Mitlere bile konu olan ve tarihi akış içinde büyüsünü koruyan efsanevi Kız Kulesi’nin çoğumuzun bilmediği, iddia dolu sırlarında sıra.
Bu
sırrın ortaya çıkışı günümüz tarihine rastlıyor.
Bir
İngiliz antika eser koleksiyoneri.
Arapça
yazılmış gizemli bir defter.
Bir
mahzen.
Gözlerden
uzak bir geçit.
Devamında
bir mağara.
O
karanlık yerde inşa edilmiş bir bina.
Kapalı
demir kapağı açacak bir anahtar.
Nihayetinde
İstanbul’un altında hayat bulan bir labirent yapı.
Deniz
tabanındaki tüm bu sırlar, Kız Kulesi’nin altından geçen gizemli tünelde gün
yüzüne çıkıyor.
Nasıl mı?
Tarihler
1960 yılını gösterdiğinde, moleküler biyolog, fizikçi ve aynı zamanda ünlü bir koleksiyoncu
olan Francis Harry Compton Crick’in yolu oldukça gizemli bir adamla kesişir.
Hiç
beklenmedik bir anda Sir Francis Crick’in köşküne kadar gelen bu adam; bozuk
aksanı ile elindeki defteri satmak istediğini söyler. Kendisine uzatılan
defteri şaşkınlık içinde alan Sir, içeriğine kısaca göz atar. Bir takım teknik
çizimlerin ve Arapça harflerle yazılmış notların olduğunu görür. İlk başta pek
üstünde durmak istemese de; gizemli adamın ısrarına dayanamaz. Başından savmak
için çok az bir para ödeyerek defteri satın alır.
Birkaç gün sonra defteri dikkatlice yeniden incelediğinde kendisine oldukça tanıdık gelen çizimlerin Kız Kulesi'ne ait olduğunu görür.
İçinde
başlayan merak ve heyecan duygusu ile kule hakkında bulabildiği tüm dokümanları
inceler. Karşılaştırma yapabilmek için defterdeki notları tercüme ettirir.

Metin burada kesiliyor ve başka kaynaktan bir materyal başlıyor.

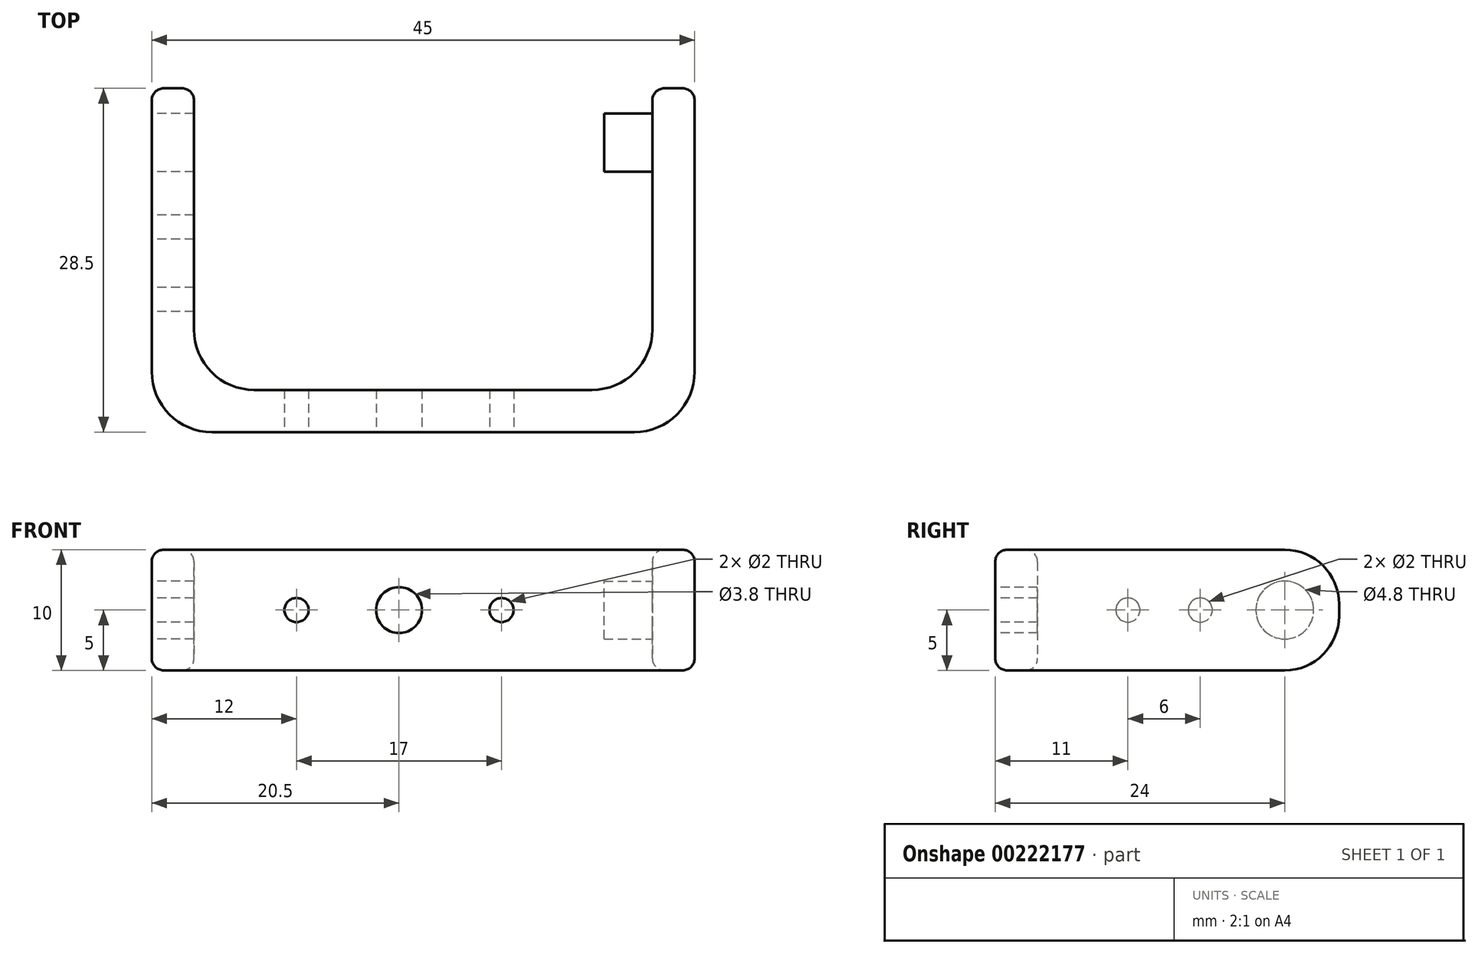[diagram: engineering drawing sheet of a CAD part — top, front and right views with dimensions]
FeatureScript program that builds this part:
annotation { "Feature Type Name" : "Feature", "Feature Type Description" : "" }
export const myFeature = defineFeature(function(context is Context, id is Id, definition is map)
    precondition{}
    {
        {
            var Q0;
            Q0=qCreatedBy(makeId("Top.planeOp"),FACE);
            var sketch = newSketch(context, id + "F0", { "sketchPlane" : qUnion([Q0])});
            skLineSegment(sketch, "E0", {"start": v(0, 0) * mm, "end": v(22.5, 0) * mm});
            skLineSegment(sketch, "E1", {"start": v(22.5, 0) * mm, "end": v(22.5, 28.5) * mm});
            skLineSegment(sketch, "E2", {"start": v(22.5, 28.5) * mm, "end": v(19, 28.5) * mm});
            skLineSegment(sketch, "E3", {"start": v(19, 28.5) * mm, "end": v(19, 3.5) * mm});
            skLineSegment(sketch, "E4", {"start": v(19, 3.5) * mm, "end": v(0, 3.5) * mm});
            skLineSegment(sketch, "E5.MirrorCS", {"start": v(-19, 3.5) * mm, "end": v(0, 3.5) * mm});
            skLineSegment(sketch, "E6.MirrorCS", {"start": v(-19, 28.5) * mm, "end": v(-19, 3.5) * mm});
            skLineSegment(sketch, "E7.MirrorCS", {"start": v(-22.5, 28.5) * mm, "end": v(-19, 28.5) * mm});
            skLineSegment(sketch, "E8.MirrorCS", {"start": v(-22.5, 0) * mm, "end": v(-22.5, 28.5) * mm});
            skLineSegment(sketch, "E9.MirrorCS", {"start": v(0, 0) * mm, "end": v(-22.5, 0) * mm});
            skSolve(sketch);
        }
        {
            var Q0;
            Q0=makeQuery(id+"F0.imprint","IMPRINT",FACE,{"disambiguationData":[TD([[makeQuery(id+"F0.imprint","IMPRINT",EDGE,{"derivedFrom":sQuery(id+"F0.wireOp",EDGE,"E0")}),1.0]])]});
            extrude(context, id + "F1", {"entities" : qUnion([Q0]), "depth" : 10 * mm});
        }
        {
            var Q0;
            Q0=makeQuery(id+"F1.opExtrude","CAP_EDGE",EDGE,{"disambiguationData":[OSD([sQuery(id+"F0.wireOp",EDGE,"E7.MirrorCS")])],"isStart":false});
            var Q1;
            Q1=makeQuery(id+"F1.opExtrude","CAP_EDGE",EDGE,{"disambiguationData":[OSD([sQuery(id+"F0.wireOp",EDGE,"E7.MirrorCS")])],"isStart":true});
            var Q2;
            Q2=makeQuery(id+"F1.opExtrude","CAP_EDGE",EDGE,{"disambiguationData":[OSD([sQuery(id+"F0.wireOp",EDGE,"E2")])],"isStart":false});
            var Q3;
            Q3=makeQuery(id+"F1.opExtrude","CAP_EDGE",EDGE,{"disambiguationData":[OSD([sQuery(id+"F0.wireOp",EDGE,"E2")])],"isStart":true});
            fillet(context, id + "F2", {"entities" : qUnion([Q0, Q1, Q2, Q3]), "radius" : 4.5 * mm, "tangentPropagation" : true, "allowEdgeOverflow" : false});
        }
        {
            var Q0;
            Q0=makeQuery(id+"F1.opExtrude","SWEPT_FACE",FACE,{"disambiguationData":[OSD([sQuery(id+"F0.wireOp",EDGE,"E8.MirrorCS")])]});
            var sketch = newSketch(context, id + "F3", { "sketchPlane" : qUnion([Q0])});
            skLineSegment(sketch, "E10", {"start": v(1.5, 5) * mm, "end": v(-31.56, 5) * mm, "construction": true});
            skPoint(sketch, "E10.startSnap0", {"position": v(0, 5) * mm});
            skCircle(sketch, "E11", {"center": v(-24, 5) * mm, "radius": 2.4 * mm});
            skCircle(sketch, "E12", {"center": v(-17, 5) * mm, "radius": 1 * mm});
            skCircle(sketch, "E13", {"center": v(-11, 5) * mm, "radius": 1 * mm});
            skSolve(sketch);
        }
        {
            var Q0;
            Q0=makeQuery(id+"F3.imprint","IMPRINT",FACE,{"disambiguationData":[TD([[makeQuery(id+"F3.imprint","IMPRINT",EDGE,{"derivedFrom":sQuery(id+"F3.wireOp",EDGE,"E12")}),1.0]])]});
            var Q1;
            Q1=makeQuery(id+"F3.imprint","IMPRINT",FACE,{"disambiguationData":[TD([[makeQuery(id+"F3.imprint","IMPRINT",EDGE,{"derivedFrom":sQuery(id+"F3.wireOp",EDGE,"E13")}),1.0]])]});
            extrude(context, id + "F4", {"entities" : qUnion([Q0, Q1]), "operationType" : NewBodyOperationType.REMOVE, "oppositeDirection" : true, "depth" : 4 * mm});
        }
        {
            var Q0;
            Q0=makeQuery(id+"F1.opExtrude","SWEPT_FACE",FACE,{"disambiguationData":[OSD([sQuery(id+"F0.wireOp",EDGE,"E1")])]});
            var sketch = newSketch(context, id + "F5", { "sketchPlane" : qUnion([Q0])});
            skCircle(sketch, "E14", {"center": v(24, 5) * mm, "radius": 2.4 * mm});
            skSolve(sketch);
        }
        {
            var Q0;
            Q0=makeQuery(id+"F5.imprint","IMPRINT",FACE,{"disambiguationData":[TD([[makeQuery(id+"F5.imprint","IMPRINT",EDGE,{"derivedFrom":sQuery(id+"F5.wireOp",EDGE,"E14")}),1.0]])]});
            extrude(context, id + "F6", {"entities" : qUnion([Q0]), "operationType" : NewBodyOperationType.ADD, "oppositeDirection" : true, "depth" : 7.5 * mm});
        }
        {
            var Q0;
            Q0=makeQuery(id+"F3.imprint","IMPRINT",FACE,{"disambiguationData":[TD([[makeQuery(id+"F3.imprint","IMPRINT",EDGE,{"derivedFrom":sQuery(id+"F3.wireOp",EDGE,"E11")}),1.0]])]});
            extrude(context, id + "F7", {"entities" : qUnion([Q0]), "operationType" : NewBodyOperationType.REMOVE, "oppositeDirection" : true, "depth" : 25 * mm, "hasSecondDirection" : true, "secondDirectionOppositeDirection" : false, "secondDirectionDepth" : 25 * mm});
        }
        {
            var Q0;
            Q0=makeQuery(id+"F1.opExtrude","SWEPT_EDGE",EDGE,{"disambiguationData":[OSD([sQuery(id+"F0.wireOp",EDGE,"E8.MirrorCS"),sQuery(id+"F0.wireOp",EDGE,"E9.MirrorCS")])]});
            var Q1;
            Q1=makeQuery(id+"F1.opExtrude","SWEPT_EDGE",EDGE,{"disambiguationData":[OSD([sQuery(id+"F0.wireOp",EDGE,"E0"),sQuery(id+"F0.wireOp",EDGE,"E1")])]});
            var Q2;
            Q2=makeQuery(id+"F1.opExtrude","SWEPT_EDGE",EDGE,{"disambiguationData":[OSD([sQuery(id+"F0.wireOp",EDGE,"E5.MirrorCS"),sQuery(id+"F0.wireOp",EDGE,"E6.MirrorCS")])]});
            var Q3;
            Q3=makeQuery(id+"F1.opExtrude","SWEPT_EDGE",EDGE,{"disambiguationData":[OSD([sQuery(id+"F0.wireOp",EDGE,"E3"),sQuery(id+"F0.wireOp",EDGE,"E4")])]});
            fillet(context, id + "F8", {"entities" : qUnion([Q0, Q1, Q2, Q3]), "radius" : 5 * mm, "tangentPropagation" : true, "allowEdgeOverflow" : false});
        }
        {
            var Q0;
            Q0=makeQuery(id+"F1.opExtrude","SWEPT_FACE",FACE,{"disambiguationData":[OSD([sQuery(id+"F0.wireOp",EDGE,"E0"),sQuery(id+"F0.wireOp",EDGE,"E9.MirrorCS")])]});
            var sketch = newSketch(context, id + "F9", { "sketchPlane" : qUnion([Q0])});
            skLineSegment(sketch, "E15", {"start": v(-17.5, 5) * mm, "end": v(17.5, 5) * mm, "construction": true});
            skCircle(sketch, "E16", {"center": v(-2, 5) * mm, "radius": 1.9 * mm});
            skCircle(sketch, "E17", {"center": v(-10.5, 5) * mm, "radius": 1 * mm});
            skCircle(sketch, "E18", {"center": v(6.5, 5) * mm, "radius": 1 * mm});
            skSolve(sketch);
        }
        {
            var Q0;
            Q0=makeQuery(id+"F9.imprint","IMPRINT",FACE,{"disambiguationData":[TD([[makeQuery(id+"F9.imprint","IMPRINT",EDGE,{"derivedFrom":sQuery(id+"F9.wireOp",EDGE,"E17")}),1.0]])]});
            var Q1;
            Q1=makeQuery(id+"F9.imprint","IMPRINT",FACE,{"disambiguationData":[TD([[makeQuery(id+"F9.imprint","IMPRINT",EDGE,{"derivedFrom":sQuery(id+"F9.wireOp",EDGE,"E16")}),1.0]])]});
            var Q2;
            Q2=makeQuery(id+"F9.imprint","IMPRINT",FACE,{"disambiguationData":[TD([[makeQuery(id+"F9.imprint","IMPRINT",EDGE,{"derivedFrom":sQuery(id+"F9.wireOp",EDGE,"E18")}),1.0]])]});
            extrude(context, id + "F10", {"entities" : qUnion([Q0, Q1, Q2]), "operationType" : NewBodyOperationType.REMOVE, "oppositeDirection" : true, "depth" : 25 * mm, "hasSecondDirection" : true, "secondDirectionOppositeDirection" : false, "secondDirectionDepth" : 25 * mm});
        }
        {
            var Q0;
            Q0=makeQuery(id+"F1.opExtrude","CAP_FACE",FACE,{"disambiguationData":[OSD([sQuery(id+"F0.wireOp",EDGE,"E0"),sQuery(id+"F0.wireOp",EDGE,"E1"),sQuery(id+"F0.wireOp",EDGE,"E2"),sQuery(id+"F0.wireOp",EDGE,"E3"),sQuery(id+"F0.wireOp",EDGE,"E4"),sQuery(id+"F0.wireOp",EDGE,"E5.MirrorCS"),sQuery(id+"F0.wireOp",EDGE,"E6.MirrorCS"),sQuery(id+"F0.wireOp",EDGE,"E7.MirrorCS"),sQuery(id+"F0.wireOp",EDGE,"E8.MirrorCS"),sQuery(id+"F0.wireOp",EDGE,"E9.MirrorCS")])],"isStart":true});
            fillet(context, id + "F11", {"entities" : qUnion([Q0]), "radius" : 1 * mm, "tangentPropagation" : true, "allowEdgeOverflow" : false});
        }
    });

Ardından tüm çizim ve yazıları var olan bilgilerle karşılaştırır.
Okudukça
ve araştırdıkça heyecanı artar. Çünkü notlarda Kız Kulesi mahzeninde aşağıya
inen bir geçitten bahsedildiğini fark eder. Üstelik geçidin, eski bir mağara
içine yapılmış başka bir yapıya açıldığını hayretle görür.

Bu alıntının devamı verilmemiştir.